Consigna A:
Responde a estas preguntas sobre el fragmento dedicado a don Domingo y Rosita:
(i) ¿Qué indicaba la ventana del cuarto auxiliar cuando estaba entornada?
(ii) ¿Por dónde paseaba don Domingo cuando lo interrumpían?
(iii) ¿Qué se servía a los amigos cuando llegaban a mediodía?
Consigna B:
Escribe la continuación del fragmento dedicado a don Domingo y Rosita a partir de su última oración.

Fragmento proporcionado:
========
Ninguna de las vicisitudes que pudieron haberlo hecho un hombre esquinado, encerrado o solitario, le arrebataron las ganas de vivir y de juntarse con otros, e hizo amigos de todas las generaciones y sucesivamente; escribió en situaciones de precariedad pero sin quejarse de ello, ni en sus escritos ni en sus conversaciones; padeció enfermedades, incluida la enfermedad crónica de Rosita, su mujer, pero puede decirse de él (y, aun más, de la propia Rosita) que en ellos se cumplía la famosa descripción que hace Ernest Hemingway de uno de sus personajes femeninos: «Conoció la angustia y el dolor pero nunca estuvo triste una mañana». Esa vitalidad se notaba en la casa, que era la casa de todo el mundo, o al menos yo nunca observé rechazo cuando se producían aquellas modestas avalanchas de amigos y sobrevenidos para los que siempre había un plato de potaje, cuando íbamos a mediodía, o muchos medios whiskies, cuando las visitas eran vespertinas. A veces he contado aquí que ambos desplegaban ante ese público que quería reunirse con ellos un sistema de señales, utilizando para ello la ventana del cuarto auxiliar al principal: si esa ventana estaba entornada no estaban para visitas. Sin embargo, si la ventana estaba cerrada era correcto tocar en la puerta de la calle para que el propio don Domingo saliera a abrir.

No admitía babiecas, como él mismo decía, pero era muy caballeroso y, si entraban, les daba conversación de buen talante, y luego procuraba no quejarse del modo de ser o de decir de esas personas que, este también era su modo de decirlo, le resultaban antipáticas. No era el amigo de todo el mundo, como se suele decir, pero con todo el mundo, los que le iban a ver, los que lo interrumpían en su paseo por la Rambla hasta el muelle, los que se hacían los encontradizos o los amigos pesados (entre ellos, el que suscribe) para pedirle declaraciones, consejos u otras bagatales, era solícito y bien educado, como un inglés tranquilo. Por su modo de ser, hasta que los deterioros de la enfermedad le hicieron más difícil la sonrisa o la vida, jamás fue un hombre duro o antipático, sino al contrario, era de esas personas que miraban a los otros con el deseo de hacerles el bien y con el deseo evidente de que fueran muy felices. Era, como Rosita, gente buena, buenos ciudadanos, capaces de querer también a los que no los quisieran.
========
Elementos de datos:
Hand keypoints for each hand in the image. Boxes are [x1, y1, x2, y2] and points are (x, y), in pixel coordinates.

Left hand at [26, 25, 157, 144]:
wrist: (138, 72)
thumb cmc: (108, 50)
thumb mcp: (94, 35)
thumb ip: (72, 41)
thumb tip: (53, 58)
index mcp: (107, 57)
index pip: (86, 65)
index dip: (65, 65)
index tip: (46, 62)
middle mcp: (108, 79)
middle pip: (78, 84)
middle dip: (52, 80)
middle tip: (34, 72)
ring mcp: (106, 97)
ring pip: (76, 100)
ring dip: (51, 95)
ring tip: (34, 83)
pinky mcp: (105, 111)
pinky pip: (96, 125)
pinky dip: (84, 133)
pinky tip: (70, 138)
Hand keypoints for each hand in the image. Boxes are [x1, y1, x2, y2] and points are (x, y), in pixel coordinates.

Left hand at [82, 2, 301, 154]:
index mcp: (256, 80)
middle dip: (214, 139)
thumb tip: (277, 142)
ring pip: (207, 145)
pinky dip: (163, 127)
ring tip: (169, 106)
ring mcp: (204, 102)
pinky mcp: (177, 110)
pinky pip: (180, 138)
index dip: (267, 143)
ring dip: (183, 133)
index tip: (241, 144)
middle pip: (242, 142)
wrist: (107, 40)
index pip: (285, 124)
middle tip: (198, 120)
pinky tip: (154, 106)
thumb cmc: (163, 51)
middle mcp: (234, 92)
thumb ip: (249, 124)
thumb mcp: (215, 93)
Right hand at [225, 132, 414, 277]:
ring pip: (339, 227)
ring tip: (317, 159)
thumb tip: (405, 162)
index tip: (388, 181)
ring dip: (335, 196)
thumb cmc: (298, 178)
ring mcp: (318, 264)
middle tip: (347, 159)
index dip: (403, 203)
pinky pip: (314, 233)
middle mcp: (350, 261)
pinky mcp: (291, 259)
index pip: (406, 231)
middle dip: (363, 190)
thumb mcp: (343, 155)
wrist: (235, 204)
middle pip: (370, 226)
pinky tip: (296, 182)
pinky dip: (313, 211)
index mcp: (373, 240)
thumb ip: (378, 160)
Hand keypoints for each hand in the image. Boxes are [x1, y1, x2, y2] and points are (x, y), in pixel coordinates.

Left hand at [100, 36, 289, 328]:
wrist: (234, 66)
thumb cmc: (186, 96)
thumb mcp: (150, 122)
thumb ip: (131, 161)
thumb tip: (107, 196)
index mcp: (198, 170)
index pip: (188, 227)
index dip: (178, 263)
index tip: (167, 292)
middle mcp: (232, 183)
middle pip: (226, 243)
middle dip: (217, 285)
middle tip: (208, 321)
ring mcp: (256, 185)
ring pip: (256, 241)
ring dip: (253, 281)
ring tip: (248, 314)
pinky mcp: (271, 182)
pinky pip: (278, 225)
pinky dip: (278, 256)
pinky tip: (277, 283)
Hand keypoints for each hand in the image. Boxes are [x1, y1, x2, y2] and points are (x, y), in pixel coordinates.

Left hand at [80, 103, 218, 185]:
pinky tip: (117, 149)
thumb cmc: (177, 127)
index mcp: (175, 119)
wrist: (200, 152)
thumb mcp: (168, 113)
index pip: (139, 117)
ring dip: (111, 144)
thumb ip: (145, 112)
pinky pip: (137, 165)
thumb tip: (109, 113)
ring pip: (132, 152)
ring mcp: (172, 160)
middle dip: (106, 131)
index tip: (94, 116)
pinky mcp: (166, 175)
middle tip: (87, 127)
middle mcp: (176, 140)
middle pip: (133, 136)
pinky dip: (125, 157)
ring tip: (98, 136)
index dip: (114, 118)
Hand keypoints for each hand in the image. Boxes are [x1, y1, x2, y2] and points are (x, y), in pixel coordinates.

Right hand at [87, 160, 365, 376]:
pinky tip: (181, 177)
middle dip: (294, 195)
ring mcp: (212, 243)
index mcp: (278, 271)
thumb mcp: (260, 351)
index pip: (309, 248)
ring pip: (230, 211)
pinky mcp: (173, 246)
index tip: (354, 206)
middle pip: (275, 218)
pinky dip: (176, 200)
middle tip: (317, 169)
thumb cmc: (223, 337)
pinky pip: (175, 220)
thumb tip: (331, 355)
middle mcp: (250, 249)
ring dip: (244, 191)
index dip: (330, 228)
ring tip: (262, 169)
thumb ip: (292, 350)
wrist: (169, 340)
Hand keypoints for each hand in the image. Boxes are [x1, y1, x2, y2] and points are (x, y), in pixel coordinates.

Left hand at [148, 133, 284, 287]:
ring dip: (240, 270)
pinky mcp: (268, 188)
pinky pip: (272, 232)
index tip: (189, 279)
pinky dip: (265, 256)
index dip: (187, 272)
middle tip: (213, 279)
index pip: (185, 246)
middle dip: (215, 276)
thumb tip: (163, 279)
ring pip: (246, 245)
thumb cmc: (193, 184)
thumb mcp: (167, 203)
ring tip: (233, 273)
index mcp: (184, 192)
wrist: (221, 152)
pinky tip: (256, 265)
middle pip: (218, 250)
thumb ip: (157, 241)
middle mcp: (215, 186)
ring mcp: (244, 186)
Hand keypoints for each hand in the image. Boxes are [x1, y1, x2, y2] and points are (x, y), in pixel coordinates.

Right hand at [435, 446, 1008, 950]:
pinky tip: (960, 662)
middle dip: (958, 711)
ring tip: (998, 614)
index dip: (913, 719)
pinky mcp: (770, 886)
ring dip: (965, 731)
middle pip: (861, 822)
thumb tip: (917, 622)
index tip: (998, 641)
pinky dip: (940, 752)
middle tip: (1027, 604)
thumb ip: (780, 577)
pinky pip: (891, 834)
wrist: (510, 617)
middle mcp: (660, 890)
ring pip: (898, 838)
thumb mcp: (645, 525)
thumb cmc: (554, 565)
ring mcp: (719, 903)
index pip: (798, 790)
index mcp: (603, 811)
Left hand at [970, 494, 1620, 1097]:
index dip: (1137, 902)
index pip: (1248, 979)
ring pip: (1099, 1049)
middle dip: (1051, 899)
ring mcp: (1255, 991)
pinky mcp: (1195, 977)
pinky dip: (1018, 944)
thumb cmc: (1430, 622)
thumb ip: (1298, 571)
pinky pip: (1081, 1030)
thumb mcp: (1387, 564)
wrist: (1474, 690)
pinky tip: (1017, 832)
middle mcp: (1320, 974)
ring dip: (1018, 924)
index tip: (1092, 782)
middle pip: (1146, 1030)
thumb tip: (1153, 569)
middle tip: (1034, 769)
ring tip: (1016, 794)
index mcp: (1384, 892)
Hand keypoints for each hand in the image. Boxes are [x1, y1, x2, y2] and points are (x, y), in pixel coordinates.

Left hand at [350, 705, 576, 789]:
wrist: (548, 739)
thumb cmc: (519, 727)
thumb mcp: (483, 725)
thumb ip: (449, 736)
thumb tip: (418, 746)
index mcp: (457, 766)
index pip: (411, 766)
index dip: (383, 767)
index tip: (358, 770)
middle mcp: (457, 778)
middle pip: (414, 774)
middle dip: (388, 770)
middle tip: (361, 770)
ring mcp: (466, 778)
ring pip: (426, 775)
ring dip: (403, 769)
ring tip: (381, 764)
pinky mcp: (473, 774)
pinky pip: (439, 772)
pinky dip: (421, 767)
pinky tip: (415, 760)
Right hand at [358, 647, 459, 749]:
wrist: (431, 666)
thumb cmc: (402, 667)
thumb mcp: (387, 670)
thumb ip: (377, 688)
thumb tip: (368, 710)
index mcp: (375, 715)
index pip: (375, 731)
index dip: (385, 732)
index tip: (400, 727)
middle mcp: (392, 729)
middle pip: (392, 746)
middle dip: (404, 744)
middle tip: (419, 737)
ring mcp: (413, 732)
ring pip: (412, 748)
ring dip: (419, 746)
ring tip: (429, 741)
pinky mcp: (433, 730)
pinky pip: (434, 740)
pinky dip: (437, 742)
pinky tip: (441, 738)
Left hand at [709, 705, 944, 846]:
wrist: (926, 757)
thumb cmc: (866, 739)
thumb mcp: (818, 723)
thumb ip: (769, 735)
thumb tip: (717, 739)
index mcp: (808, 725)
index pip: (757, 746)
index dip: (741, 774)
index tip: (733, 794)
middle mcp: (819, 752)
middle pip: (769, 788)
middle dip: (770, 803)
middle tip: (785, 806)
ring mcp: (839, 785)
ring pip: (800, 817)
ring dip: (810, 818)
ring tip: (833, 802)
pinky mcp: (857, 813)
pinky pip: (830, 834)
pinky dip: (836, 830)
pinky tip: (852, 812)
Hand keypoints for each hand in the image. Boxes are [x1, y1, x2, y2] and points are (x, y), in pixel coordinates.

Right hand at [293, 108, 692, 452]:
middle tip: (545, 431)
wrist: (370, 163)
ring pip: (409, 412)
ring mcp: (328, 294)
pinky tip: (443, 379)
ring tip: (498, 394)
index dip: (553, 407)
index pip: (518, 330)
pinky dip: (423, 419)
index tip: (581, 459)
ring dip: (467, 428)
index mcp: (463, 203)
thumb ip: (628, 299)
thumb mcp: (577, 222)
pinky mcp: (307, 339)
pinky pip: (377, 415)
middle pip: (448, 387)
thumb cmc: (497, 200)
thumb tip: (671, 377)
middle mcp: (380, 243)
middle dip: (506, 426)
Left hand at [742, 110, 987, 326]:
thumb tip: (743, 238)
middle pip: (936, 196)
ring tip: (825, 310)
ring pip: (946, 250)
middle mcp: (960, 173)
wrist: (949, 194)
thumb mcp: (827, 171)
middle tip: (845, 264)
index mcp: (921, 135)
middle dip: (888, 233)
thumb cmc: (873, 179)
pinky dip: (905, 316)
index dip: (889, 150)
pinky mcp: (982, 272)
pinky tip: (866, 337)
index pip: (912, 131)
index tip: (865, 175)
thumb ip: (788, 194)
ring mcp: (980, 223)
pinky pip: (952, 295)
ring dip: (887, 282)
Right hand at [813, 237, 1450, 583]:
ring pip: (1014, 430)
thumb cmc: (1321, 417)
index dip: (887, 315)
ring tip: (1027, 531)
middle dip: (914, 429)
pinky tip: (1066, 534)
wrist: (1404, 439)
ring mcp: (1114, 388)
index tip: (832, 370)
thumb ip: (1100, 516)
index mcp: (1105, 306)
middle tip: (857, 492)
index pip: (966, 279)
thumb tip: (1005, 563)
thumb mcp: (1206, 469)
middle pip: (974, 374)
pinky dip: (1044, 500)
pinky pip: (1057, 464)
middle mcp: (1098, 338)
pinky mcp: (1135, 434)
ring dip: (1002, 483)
========
Respuesta escrita A:
(i) Que no estaban para visitas.
(ii) Por la Rambla hasta el muelle.
(iii) Un plato de potaje.

Respuesta escrita B:
Esta decisión municipal de llamar a esa calle que él tanto quiso con su nombre propio honra, naturalmente, a don Domingo, y también a los que tuvieron la idea de pedirle al alcalde que abriera el paso para cumplir esa iniciativa. Y honra, pues, al alcalde y a la ciudad. Y honra a Canarias, cuyos callejeros debe nutrirse, si aún no lo están, de personalidades que en cada una de las islas dieron ejemplo de ciudadanía, pues la calle por la que transitamos en la memoria viva de los pasos, del tránsito, de quienes quisieron con otros la tierra que dibujan sus pies y su compromiso de vivir en paz y con los demás. Eso, por cierto, sería canariedad, y no sllo serían las tachaduras.

El gran poeta grancanario Agustín Millares tiene un hermoso poema, Canción de la calle, que resume el espíritu de esas personas callejeras y que parece escrita para ocasiones como esta en que el callejero se abre para un ciudadano que merecía esta justicia: «La calle que tú me das/--calle ausente todavía--,/ no será tuya ni mía./ Calle de todos será».

Ahí, en esa calle universal de la amistad y de la vida, estamos, y ahora también, en ese laberinto de calles que es la ciudad universal que queremos, está muy bien puesto (muy bien puesto: eso lo hubiera dicho también él) el espíritu inolvidable de don Domingo Pérez Minik. Calle de todos será.